(What to work on):
a - Using the text on scientific discovery, answer each question briefly:
(i) What was left open before the petri dish became contaminated?
(ii) How did Professor Richard Jorgensen's petunias come up after he gave them extra "purple-making" genes?
(iii) According to Lewis Wolpert, what is the key aspect of science?
b - Write out the part of the text on scientific discovery that begins at the words "Similarly, a refusal" and stops after the words "this at home.)".

(Page text):

________________

That's easily forgotten in a world where we want rapid results, and answers that will fit neatly into a soundbite. We find it easy to criticise (or at least grumble) when the question "are genetically modified foods safe?" is met with what seem like evasive answers, of "no verifiable results" from the scientists we expect to be omniscient.

Again, the reality is that science has to be a painstaking process where nothing is taken for granted. The most interesting – and disruptive yet ultimately useful – breakthroughs come when researchers don't take things for granted, when they look at the results of their experiments and see not mistakes to be thrown away, but the clues to a hidden message.

Such was the case with the discovery of penicillin, which famously began with a petri dish contaminated after a window was left open. Alexander Fleming noticed how the bacteria were being killed off around the fungi that had breezed in. That was the kernel of his discovery.

Similarly, a refusal to dismiss a surprising finding lies at the heart of the discoveries that we detail in our news pages today. Professor Richard Jorgensen tried to make petunias more purple by giving them an extra set of "purple-making" genes – and instead found they came up white, or variegated. From there it has been a long road, but we may now have something that could lead to treatment for Aids and other viruses, and cancer.

It was an unexpected finding; but then, as Lewis Wolpert says, the key aspect of science is that it is counter-intuitive. His example: hold a bullet in one hand and a loaded gun in the other; fire the gun, horizontally, as you drop the bullet. Which bullet hits the ground first? Neither: gravity acts the same on both. (But please, as with nuclear fission, don't try this at home.)

________________

(Information provided):
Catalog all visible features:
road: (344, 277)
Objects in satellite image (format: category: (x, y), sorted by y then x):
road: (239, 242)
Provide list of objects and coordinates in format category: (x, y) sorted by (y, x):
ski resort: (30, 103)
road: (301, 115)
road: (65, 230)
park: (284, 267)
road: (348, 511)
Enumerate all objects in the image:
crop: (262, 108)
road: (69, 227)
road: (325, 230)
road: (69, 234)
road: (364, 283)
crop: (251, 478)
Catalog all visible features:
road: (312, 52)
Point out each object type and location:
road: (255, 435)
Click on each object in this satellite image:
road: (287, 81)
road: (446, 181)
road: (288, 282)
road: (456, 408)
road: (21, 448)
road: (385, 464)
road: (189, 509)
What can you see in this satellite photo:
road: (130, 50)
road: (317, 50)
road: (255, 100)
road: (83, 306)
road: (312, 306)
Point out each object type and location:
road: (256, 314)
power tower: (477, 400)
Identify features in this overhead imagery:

________________

(Task-by-task results):
a -
(i) A window.
(ii) White, or variegated.
(iii) That it is counter-intuitive.

b -
Similarly, a refusal to dismiss a surprising finding lies at the heart of the discoveries that we detail in our news pages today. Professor Richard Jorgensen tried to make petunias more purple by giving them an extra set of "purple-making" genes – and instead found they came up white, or variegated. From there it has been a long road, but we may now have something that could lead to treatment for Aids and other viruses, and cancer.

It was an unexpected finding; but then, as Lewis Wolpert says, the key aspect of science is that it is counter-intuitive. His example: hold a bullet in one hand and a loaded gun in the other; fire the gun, horizontally, as you drop the bullet. Which bullet hits the ground first? Neither: gravity acts the same on both. (But please, as with nuclear fission, don't try this at home.)